The cat seemed to be the only one that paid any attention to be all day, she cuddled me and let me pet her. She knew that it would comfort me, she seemed to be the only one acting normally. I went to bed early that night but I didn’t fall asleep for the longest time and with as thin as the walls are in our house, I could hear mom and dad talking. I heard them talking about me. A year before I had left for Iraq and had gotten back over the summer, I had some issues after what I had seen over there but that’s normal. I was seeing a Therapist but I was shocked at what I had heard them say. They said that I had passed away over the summer and they didn’t have a memorial yet…it was too painful.

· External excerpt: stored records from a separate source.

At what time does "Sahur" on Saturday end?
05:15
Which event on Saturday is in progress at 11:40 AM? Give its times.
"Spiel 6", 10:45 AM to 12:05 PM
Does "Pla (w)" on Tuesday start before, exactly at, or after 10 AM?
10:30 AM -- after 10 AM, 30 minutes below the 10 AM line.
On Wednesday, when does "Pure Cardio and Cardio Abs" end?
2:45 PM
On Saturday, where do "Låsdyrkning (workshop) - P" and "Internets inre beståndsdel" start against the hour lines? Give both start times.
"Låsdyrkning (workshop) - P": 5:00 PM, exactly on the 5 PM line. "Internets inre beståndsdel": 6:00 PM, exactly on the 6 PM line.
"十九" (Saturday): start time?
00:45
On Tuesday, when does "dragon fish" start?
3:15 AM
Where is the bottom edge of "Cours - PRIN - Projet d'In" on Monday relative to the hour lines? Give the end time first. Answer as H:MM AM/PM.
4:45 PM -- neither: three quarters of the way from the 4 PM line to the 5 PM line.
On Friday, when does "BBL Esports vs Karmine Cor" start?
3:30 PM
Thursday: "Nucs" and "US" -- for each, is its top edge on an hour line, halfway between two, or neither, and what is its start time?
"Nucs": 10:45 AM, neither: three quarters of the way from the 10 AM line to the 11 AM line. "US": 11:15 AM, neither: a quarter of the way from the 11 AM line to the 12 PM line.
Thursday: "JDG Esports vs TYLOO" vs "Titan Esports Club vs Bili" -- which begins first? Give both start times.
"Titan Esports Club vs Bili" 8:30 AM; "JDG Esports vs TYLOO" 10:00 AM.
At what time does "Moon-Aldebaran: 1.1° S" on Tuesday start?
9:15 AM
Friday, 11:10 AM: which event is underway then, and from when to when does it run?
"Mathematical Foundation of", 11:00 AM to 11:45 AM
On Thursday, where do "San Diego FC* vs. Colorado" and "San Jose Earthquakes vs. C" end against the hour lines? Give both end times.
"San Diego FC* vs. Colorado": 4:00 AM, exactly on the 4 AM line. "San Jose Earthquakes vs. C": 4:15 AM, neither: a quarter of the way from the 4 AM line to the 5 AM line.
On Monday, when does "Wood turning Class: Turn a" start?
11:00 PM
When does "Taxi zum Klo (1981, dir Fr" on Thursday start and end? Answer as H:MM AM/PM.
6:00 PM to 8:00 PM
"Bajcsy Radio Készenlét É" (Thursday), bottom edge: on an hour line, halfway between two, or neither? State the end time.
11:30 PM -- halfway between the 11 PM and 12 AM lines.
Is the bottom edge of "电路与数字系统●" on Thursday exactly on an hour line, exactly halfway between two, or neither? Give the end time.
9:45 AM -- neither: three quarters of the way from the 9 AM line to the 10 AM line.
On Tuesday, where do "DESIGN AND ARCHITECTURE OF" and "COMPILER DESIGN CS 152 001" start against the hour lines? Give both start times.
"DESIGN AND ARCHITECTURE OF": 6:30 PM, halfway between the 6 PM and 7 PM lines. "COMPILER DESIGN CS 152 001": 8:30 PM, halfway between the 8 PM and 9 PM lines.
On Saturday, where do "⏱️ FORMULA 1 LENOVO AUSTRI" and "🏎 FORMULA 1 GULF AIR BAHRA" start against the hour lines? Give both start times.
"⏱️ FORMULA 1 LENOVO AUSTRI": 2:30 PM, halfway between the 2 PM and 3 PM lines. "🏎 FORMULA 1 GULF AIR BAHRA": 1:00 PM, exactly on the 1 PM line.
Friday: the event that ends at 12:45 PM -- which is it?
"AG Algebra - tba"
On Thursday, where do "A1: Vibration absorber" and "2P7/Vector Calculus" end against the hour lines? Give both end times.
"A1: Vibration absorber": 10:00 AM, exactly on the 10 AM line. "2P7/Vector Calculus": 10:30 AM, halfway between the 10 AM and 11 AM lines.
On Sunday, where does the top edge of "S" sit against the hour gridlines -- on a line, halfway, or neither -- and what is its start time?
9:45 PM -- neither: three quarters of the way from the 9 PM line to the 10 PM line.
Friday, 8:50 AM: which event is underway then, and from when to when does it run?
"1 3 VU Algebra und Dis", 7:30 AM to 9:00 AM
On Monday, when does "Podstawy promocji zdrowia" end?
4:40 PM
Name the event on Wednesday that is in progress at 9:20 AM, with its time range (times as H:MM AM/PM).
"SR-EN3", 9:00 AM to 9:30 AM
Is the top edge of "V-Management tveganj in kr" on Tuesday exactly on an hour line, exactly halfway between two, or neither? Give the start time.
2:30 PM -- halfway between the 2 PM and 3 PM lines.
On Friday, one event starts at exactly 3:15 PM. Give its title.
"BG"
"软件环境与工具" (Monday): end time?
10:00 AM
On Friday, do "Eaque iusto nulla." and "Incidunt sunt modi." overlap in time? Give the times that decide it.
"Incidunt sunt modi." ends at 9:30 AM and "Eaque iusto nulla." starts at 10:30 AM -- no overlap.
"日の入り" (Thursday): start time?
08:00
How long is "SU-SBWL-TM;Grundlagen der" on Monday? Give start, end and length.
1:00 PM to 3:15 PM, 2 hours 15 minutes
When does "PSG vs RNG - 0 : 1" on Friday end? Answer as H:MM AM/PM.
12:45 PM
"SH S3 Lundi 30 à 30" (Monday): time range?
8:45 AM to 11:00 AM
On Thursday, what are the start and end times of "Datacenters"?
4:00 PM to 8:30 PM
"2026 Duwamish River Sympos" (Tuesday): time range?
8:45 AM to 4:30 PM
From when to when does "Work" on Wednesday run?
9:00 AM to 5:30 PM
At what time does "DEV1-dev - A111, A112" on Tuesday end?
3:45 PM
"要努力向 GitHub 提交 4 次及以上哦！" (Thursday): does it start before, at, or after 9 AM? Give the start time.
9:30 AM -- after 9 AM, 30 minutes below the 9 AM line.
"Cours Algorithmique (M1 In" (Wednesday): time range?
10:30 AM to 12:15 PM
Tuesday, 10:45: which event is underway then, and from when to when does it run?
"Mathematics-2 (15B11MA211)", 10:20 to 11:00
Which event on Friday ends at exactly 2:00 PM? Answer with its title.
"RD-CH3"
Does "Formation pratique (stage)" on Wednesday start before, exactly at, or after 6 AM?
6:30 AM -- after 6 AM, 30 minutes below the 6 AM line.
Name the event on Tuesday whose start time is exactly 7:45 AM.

I started to panic. How can they be saying this? I sat right next to them during dinner, I clearly remember coming home on the plane. I remember burying my dog. I watched dad dig the hole and put him in there…how could this be?
I layed in bed in shock, not sure if I should get up and show them that I was still alive or if I should just stay in bed. I continued listening, my grandmother was still there and hadn’t heard why I apperently died. I had gotten home from Iraq a couple weeks early becuse I wanted to be there for my little sister’s wedding, which was difficult for me to watch because she’s my little sister and I didn’t want her to grow up but I saw that the guy was good. I remember that I didn’t handle my dog passing away very well though and then…then…I had a zeizure and was rushed to the hospital. Why don’t I remember this? I was listening to dad telling grandma that I had died in the hospital due to complications?
This explains why nobody acknowladged me and was acting strangly all night. Had I really be dead for the past 4 months? As I sit here and look back, there are so many things that make it so clear. I hadn’t steped out of the house since the dog died, the way I walked, the way I did things. It all made sense now.